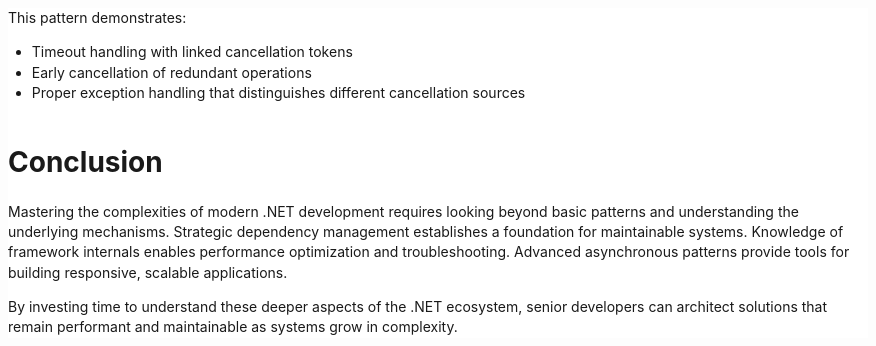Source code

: This pattern demonstrates:

*   Timeout handling with linked cancellation tokens
*   Early cancellation of redundant operations
*   Proper exception handling that distinguishes different cancellation sources

# Conclusion

Mastering the complexities of modern .NET development requires looking beyond basic patterns and understanding the underlying mechanisms. Strategic dependency management establishes a foundation for maintainable systems. Knowledge of framework internals enables performance optimization and troubleshooting. Advanced asynchronous patterns provide tools for building responsive, scalable applications.

By investing time to understand these deeper aspects of the .NET ecosystem, senior developers can architect solutions that remain performant and maintainable as systems grow in complexity.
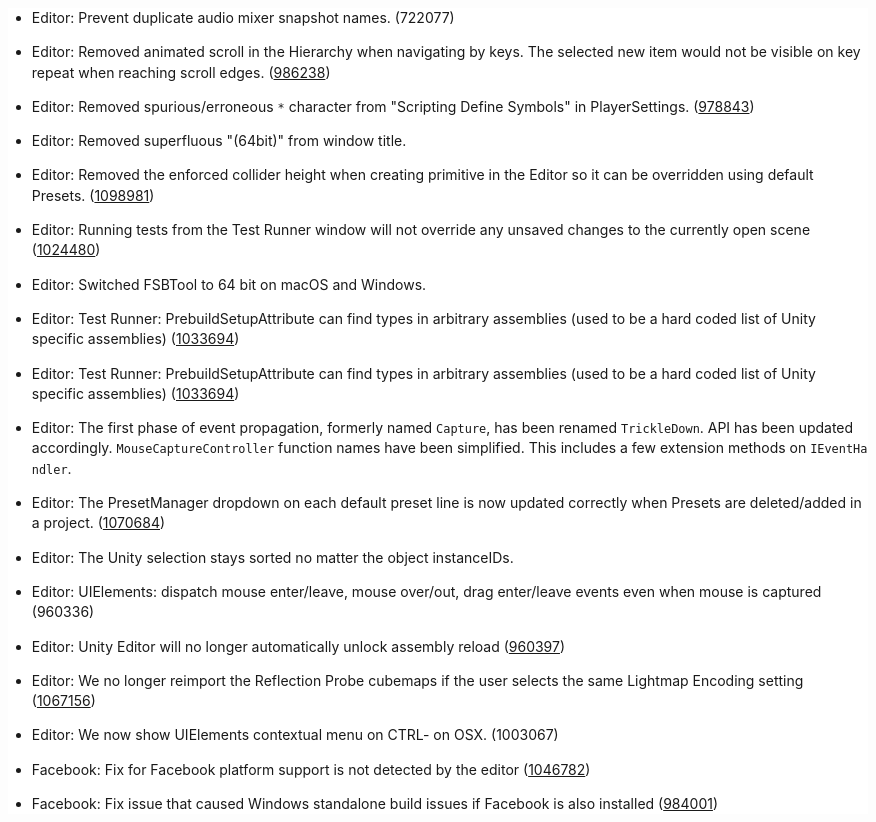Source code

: *   Editor: Prevent duplicate audio mixer snapshot names. (722077)
    
*   Editor: Removed animated scroll in the Hierarchy when navigating by keys. The selected new item would not be visible on key repeat when reaching scroll edges. ([986238](https://issuetracker.unity3d.com/issues/scrollbar-in-hierarchy-is-not-following-objects-selected-with-ctrl-plus-down-arrow-key))
    
*   Editor: Removed spurious/erroneous `*` character from "Scripting Define Symbols" in PlayerSettings. ([978843](https://issuetracker.unity3d.com/issues/scripting-defines-are-not-multiplatform-as-indicated-by-a-star-in-the-player-settings))
    
*   Editor: Removed superfluous "(64bit)" from window title.
    
*   Editor: Removed the enforced collider height when creating primitive in the Editor so it can be overridden using default Presets. ([1098981](https://issuetracker.unity3d.com/issues/creating-a-default-capsule-collider-preset-with-a-certain-length-value-doesnt-make-new-capsule-colliders-have-that-length))
    
*   Editor: Running tests from the Test Runner window will not override any unsaved changes to the currently open scene ([1024480](https://issuetracker.unity3d.com/issues/testrunner-gameobjects-created-during-unity-tests-runner-tests-are-not-removed-in-the-untitled-scene))
    
*   Editor: Switched FSBTool to 64 bit on macOS and Windows.
    
*   Editor: Test Runner: PrebuildSetupAttribute can find types in arbitrary assemblies (used to be a hard coded list of Unity specific assemblies) ([1033694](https://issuetracker.unity3d.com/issues/prebuildsetupattribute-cannot-find-types-in-arbitrary-assemblies))
    
*   Editor: Test Runner: PrebuildSetupAttribute can find types in arbitrary assemblies (used to be a hard coded list of Unity specific assemblies) ([1033694](https://issuetracker.unity3d.com/issues/prebuildsetupattribute-cannot-find-types-in-arbitrary-assemblies))
    
*   Editor: The first phase of event propagation, formerly named `Capture`, has been renamed `TrickleDown`. API has been updated accordingly. `MouseCaptureController` function names have been simplified. This includes a few extension methods on `IEventHandler`.
    
*   Editor: The PresetManager dropdown on each default preset line is now updated correctly when Presets are deleted/added in a project. ([1070684](https://issuetracker.unity3d.com/issues/editor-missingreferenceexception-error-thrown-after-clicking-browse-button-of-preset-slot-in-preset-manager))
    
*   Editor: The Unity selection stays sorted no matter the object instanceIDs.
    
*   Editor: UIElements: dispatch mouse enter/leave, mouse over/out, drag enter/leave events even when mouse is captured (960336)
    
*   Editor: Unity Editor will no longer automatically unlock assembly reload ([960397](https://issuetracker.unity3d.com/issues/certain-editor-gui-interactions-automatically-reset-lockreloadassemblies))
    
*   Editor: We no longer reimport the Reflection Probe cubemaps if the user selects the same Lightmap Encoding setting ([1067156](https://issuetracker.unity3d.com/issues/selecting-the-same-lightmap-encoding-setting-rebakes-reflection-probes-again))
    
*   Editor: We now show UIElements contextual menu on CTRL- on OSX. (1003067)
    
*   Facebook: Fix for Facebook platform support is not detected by the editor ([1046782](https://issuetracker.unity3d.com/issues/facebook-platform-support-is-not-detected-by-the-editor))
    
*   Facebook: Fix issue that caused Windows standalone build issues if Facebook is also installed ([984001](https://issuetracker.unity3d.com/issues/unity-fails-building-projects-after-installing-facebook-games-support))
    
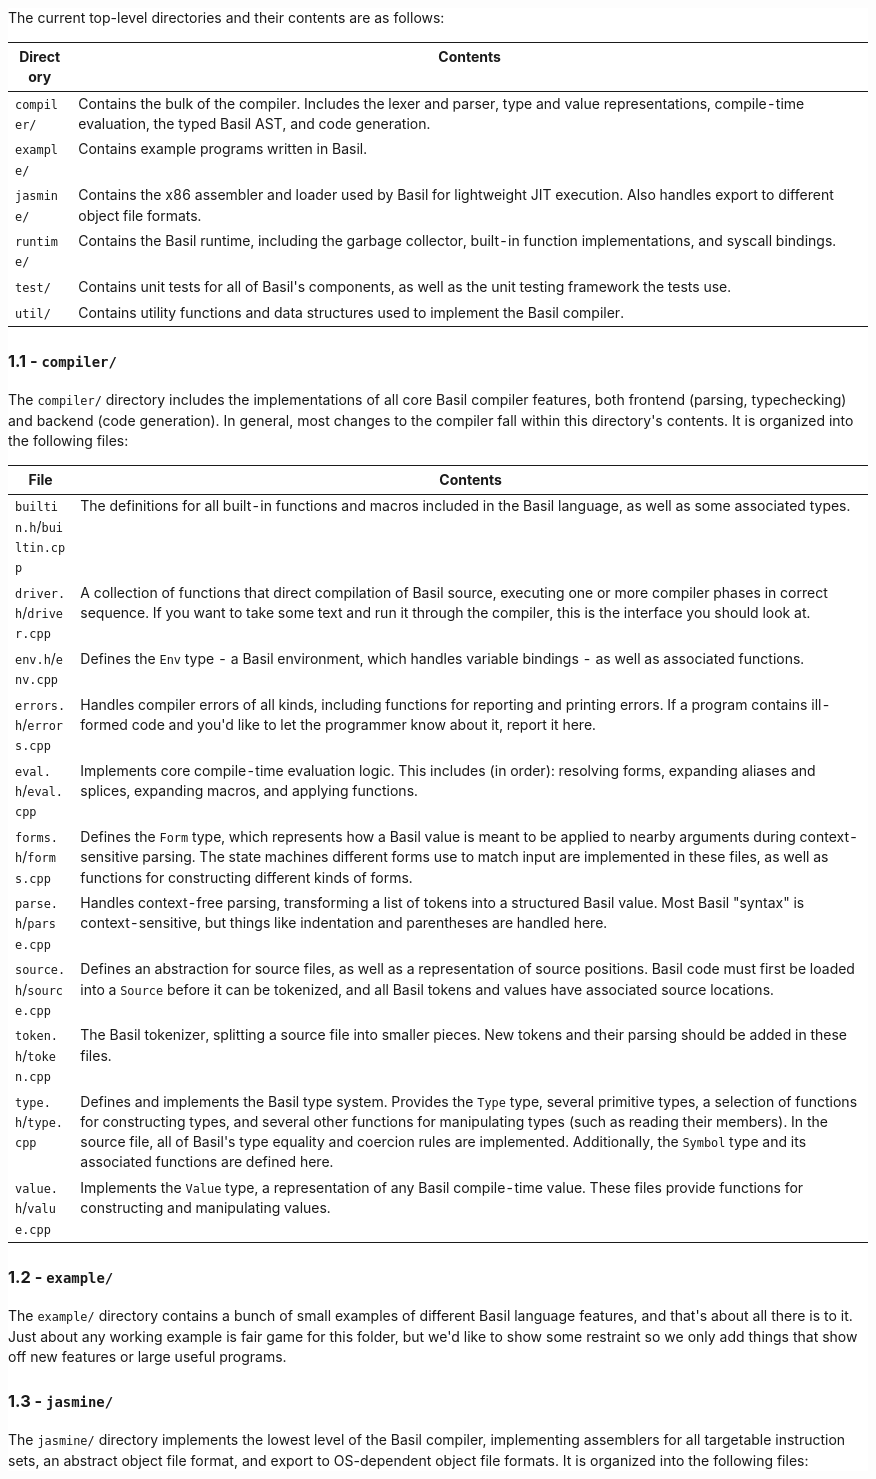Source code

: The current top-level directories and their contents are as follows:

| Directory | Contents |
|---|---|
| `compiler/` | Contains the bulk of the compiler. Includes the lexer and parser, type and value representations, compile-time evaluation, the typed Basil AST, and code generation. |
| `example/` | Contains example programs written in Basil. |
| `jasmine/` | Contains the x86 assembler and loader used by Basil for lightweight JIT execution. Also handles export to different object file formats. |
| `runtime/` | Contains the Basil runtime, including the garbage collector, built-in function implementations, and syscall bindings. |
| `test/` | Contains unit tests for all of Basil's components, as well as the unit testing framework the tests use. |
| `util/` | Contains utility functions and data structures used to implement the Basil compiler. |

### 1.1 - `compiler/`

The `compiler/` directory includes the implementations of all core Basil compiler features, both frontend (parsing, typechecking) and backend (code generation). In general, most changes to the compiler fall within this directory's contents. It is organized into the following files:

| File | Contents |
|---|---|
| `builtin.h`/`builtin.cpp` | The definitions for all built-in functions and macros included in the Basil language, as well as some associated types. |
| `driver.h`/`driver.cpp` | A collection of functions that direct compilation of Basil source, executing one or more compiler phases in correct sequence. If you want to take some text and run it through the compiler, this is the interface you should look at. |
| `env.h`/`env.cpp` | Defines the `Env` type - a Basil environment, which handles variable bindings - as well as associated functions. |
| `errors.h`/`errors.cpp` | Handles compiler errors of all kinds, including functions for reporting and printing errors. If a program contains ill-formed code and you'd like to let the programmer know about it, report it here. |
| `eval.h`/`eval.cpp` | Implements core compile-time evaluation logic. This includes (in order): resolving forms, expanding aliases and splices, expanding macros, and applying functions. |
| `forms.h`/`forms.cpp` | Defines the `Form` type, which represents how a Basil value is meant to be applied to nearby arguments during context-sensitive parsing. The state machines different forms use to match input are implemented in these files, as well as functions for constructing different kinds of forms. |
| `parse.h`/`parse.cpp` | Handles context-free parsing, transforming a list of tokens into a structured Basil value. Most Basil "syntax" is context-sensitive, but things like indentation and parentheses are handled here. |
| `source.h`/`source.cpp` | Defines an abstraction for source files, as well as a representation of source positions. Basil code must first be loaded into a `Source` before it can be tokenized, and all Basil tokens and values have associated source locations. |
| `token.h`/`token.cpp` | The Basil tokenizer, splitting a source file into smaller pieces. New tokens and their parsing should be added in these files. |
| `type.h`/`type.cpp` | Defines and implements the Basil type system. Provides the `Type` type, several primitive types, a selection of functions for constructing types, and several other functions for manipulating types (such as reading their members). In the source file, all of Basil's type equality and coercion rules are implemented. Additionally, the `Symbol` type and its associated functions are defined here. |
| `value.h`/`value.cpp` | Implements the `Value` type, a representation of any Basil compile-time value. These files provide functions for constructing and manipulating values. |

### 1.2 - `example/`

The `example/` directory contains a bunch of small examples of different Basil language features, and that's about all there is to it. Just about any working example is fair game for this folder, but we'd like to show some restraint so we only add things that show off new features or large useful programs.

### 1.3 - `jasmine/`

The `jasmine/` directory implements the lowest level of the Basil compiler, implementing assemblers for all targetable instruction sets, an abstract object file format, and export to OS-dependent object file formats. It is organized into the following files:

**TRY IT**: Write out, exactly and with no pictures, the lines of the data from the first through the line containing "# Conclusion".

**ANSWER TO THIS EXERCISE**:
Source code

: This pattern demonstrates:

*   Timeout handling with linked cancellation tokens
*   Early cancellation of redundant operations
*   Proper exception handling that distinguishes different cancellation sources

# Conclusion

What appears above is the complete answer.